Researchers have repeatedly argued that it is prohibitively difficult to conduct controlled experiments in education settings. Slavin (2002) notes that “randomized experiments of interventions applying to entire classrooms can be extremely difficult and expensive to do” (p. 17). Similarly, Sullivan (2011) comments on the “feasibility considerations” of conducting experiments in education, remarking that the cost “can be high and industry support for education trials rarely exists” (p. 285). Such concerns are also expressed by Levin (2005), who writes, “the requisite resources are generally far in excess of what most educational researchers could hope to amass in the absence of considerable extramural funding. Consequently, researchers elect to conduct more manageable, less ambitious, and typically, less carefully-controlled classroom-based investigations” (p. 19). Perhaps for these reasons, the relative frequency of experimental educational research studies has been in steady decline, from 47% of published education studies in 1983, to 40% in 1994, to 26% in 2004, to 20% in 2020, despite increasing prevalence of causal claims in the education research literature (Brady et al., 2022; Hsieh et al., 2005; Motz et al., 2023; Robinson et al., 2007).

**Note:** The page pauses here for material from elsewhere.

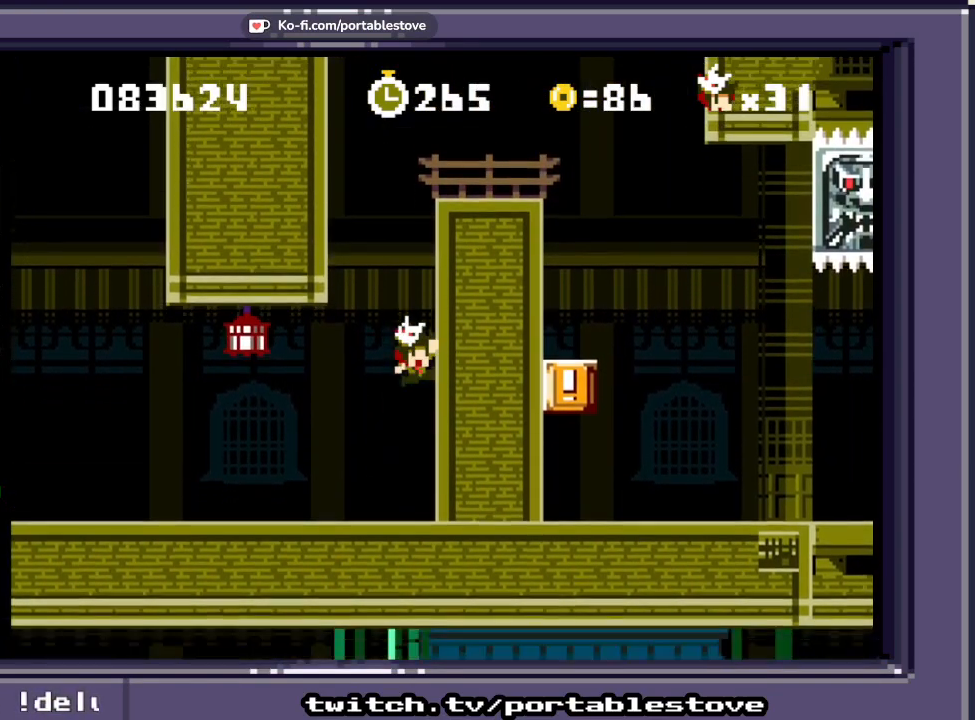
{"buttons": ["A"], "events": [[33, "DPAD_UP", "down"], [33, "X", "up"], [100, "A", "down"], [133, "DPAD_RIGHT", "up"], [267, "DPAD_UP", "up"]]}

Experimental psychologists have been filling this gap to some extent, conducting experimental studies on human learning, albeit primarily under controlled laboratory conditions, and then advocating for their applicability in education settings (Benassi et al., 2014; Pashler et al., 2007; Roediger & Pyc, 2012). Their advocacy, however, has been restrained; these same experimental psychologists, and others as well, affirm that research is needed to validate claims in practice (Daniel, 2012; Koedinger et al., 2013; Motz et al., 2018). For example, in Dunlosky et al.'s (2013) extensive review of learning strategies from cognitive and educational psychology, the evidence from education settings is marked as “insufficient” for 8 out of the 10 strategies under investigation. This evidence is important for testing the generalizability of effects within the complexities of education settings (de Leeuw et al., 2022; Fyfe et al., 2021) and to build an evidence base that is more convincing and relevant to practitioners. However, despite advocating for the importance of this translational research, experimental and educational psychology have offered no fix for the methodological difficulties that have impeded experimentation in education for the past 40 years.

To be fair, experimental research in authentic, practical settings is difficult in all disciplines, and some researchers manage through it; the difficulties of experiments in education are not insurmountable, provided some struggle (Gueron, 2002). But a problematic feature of experimental research on student learning in practice, specifically, has been the complete lack of tools to support it (Schneider & Garg, 2020). This absence of experimental research infrastructure has been particularly vexing when considering that improving education is a critical research priority: all members of society are directly affected by our education system, and by its challenges.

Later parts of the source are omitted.